Overall, April’s inflation figures certainly preserve hopes for lower interest rates in 2024. Despite this, more data will be needed to give the Federal Open Market Committee confidence that inflation is moving to its 2% annual inflation target.

Recent Inflation Figures

For the month of April 2024, CPI inflation rose 0.3% and remained at 0.3% when food and energy are removed. That’s lower than the 0.4% headline monthly increases in February and March, but above the 0.1% to 0.2% inflation seen frequently in the second half of 2023. The FOMC’s annual inflation target is 2%. That broadly corresponds to inflation running just under a 0.2% monthly rate.

April’s inflation data suggests that the inflation picture may be improving, but is not yet fully on track for the FOMC’s target. Importantly, core inflation fell to a 3.6% annual rate to April 2024. That’s the lowest level for this metric since the inflation surge. Headline inflation reamins more mixed at 3.4% and remains above levels seen periodically in 2023. Core
Core
CPI inflation appears to have returned to a relatively consistent declining trend. In contrast, headline inflation has moved sideways in a fairly narrow range since last summer.

Components of Inflation

Shelter as a key component of the CPI calculation did not cool as much as optimists might have hoped in April’s report. It rose 0.4% for the month of April, comparable with recent months and is rising at a 5.5% annual rate. If shelter costs were to cool, that might enable inflation to reach the FOMC’s 2% target.

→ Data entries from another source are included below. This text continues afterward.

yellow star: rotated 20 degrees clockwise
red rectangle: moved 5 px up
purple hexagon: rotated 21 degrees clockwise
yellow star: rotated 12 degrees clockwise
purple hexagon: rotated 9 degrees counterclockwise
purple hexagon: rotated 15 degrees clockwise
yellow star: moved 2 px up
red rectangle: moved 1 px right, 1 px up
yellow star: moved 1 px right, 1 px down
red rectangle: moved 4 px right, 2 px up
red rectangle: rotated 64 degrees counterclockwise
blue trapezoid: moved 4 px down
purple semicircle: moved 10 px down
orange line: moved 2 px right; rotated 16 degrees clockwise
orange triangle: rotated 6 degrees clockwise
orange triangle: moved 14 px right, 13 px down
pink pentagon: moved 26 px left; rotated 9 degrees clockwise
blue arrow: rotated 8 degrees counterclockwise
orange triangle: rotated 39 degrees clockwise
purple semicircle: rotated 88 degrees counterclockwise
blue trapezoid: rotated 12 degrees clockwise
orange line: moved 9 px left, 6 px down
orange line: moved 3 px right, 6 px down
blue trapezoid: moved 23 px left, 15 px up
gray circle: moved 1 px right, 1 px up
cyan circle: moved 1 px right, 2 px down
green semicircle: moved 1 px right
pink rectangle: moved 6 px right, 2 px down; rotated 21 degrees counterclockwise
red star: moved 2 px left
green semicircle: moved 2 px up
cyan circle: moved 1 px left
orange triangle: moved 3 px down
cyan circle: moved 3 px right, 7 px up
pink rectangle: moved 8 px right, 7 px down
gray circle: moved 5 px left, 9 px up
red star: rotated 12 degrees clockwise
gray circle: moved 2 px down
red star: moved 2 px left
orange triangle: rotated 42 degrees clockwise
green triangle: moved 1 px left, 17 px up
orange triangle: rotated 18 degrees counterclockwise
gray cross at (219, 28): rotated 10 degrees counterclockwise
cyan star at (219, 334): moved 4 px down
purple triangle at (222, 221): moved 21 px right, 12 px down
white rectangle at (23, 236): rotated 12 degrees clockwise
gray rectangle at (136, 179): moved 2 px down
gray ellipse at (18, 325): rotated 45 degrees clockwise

Elsewhere, vehicle prices continue to decline and food away from home saw price declines too. Generally, inflation pressure continues to come mostly from services. Transportation services, especially car insurance, are seeing steep price increases. However, medical and household services are showing signs of cooling prices.

Future Inflation Releases

Upcoming inflation releases may be more encouraging for the FOMC. That’s according to the latest nowcast models from the Cleveland Fed. The Personal Consumption Expenditures Price Index will be updated for April on May 31. Nowcast models project the monthly PCE price index increase to be 0.1% to 0.2% which would likely be viewed favorably by FOMC officials.

For the next CPI Report for the month of May, nowcasts currently expect a 0.1% monthly increase in headline inflation and 0.3% in core inflation. If that nowcast holds, it may be less comforting to FOMC officials, but still suggests inflation is relatively contained.

Upcoming Fed Meetings

With the jobs market performing relatively well, the FOMC is inclined to take a wait and see approach to upcoming inflation data. The FOMC wants more evidence that inflation is on track to hit 2%. Rates are expected to be held steady at the Fed’s upcoming June meeting. However, fixed income markets still view up to two interest rate cuts in 2024 as the likely outcome. Today’s inflation data contains some encouraging signs, suggesting we could see interest rate cuts later in 2024.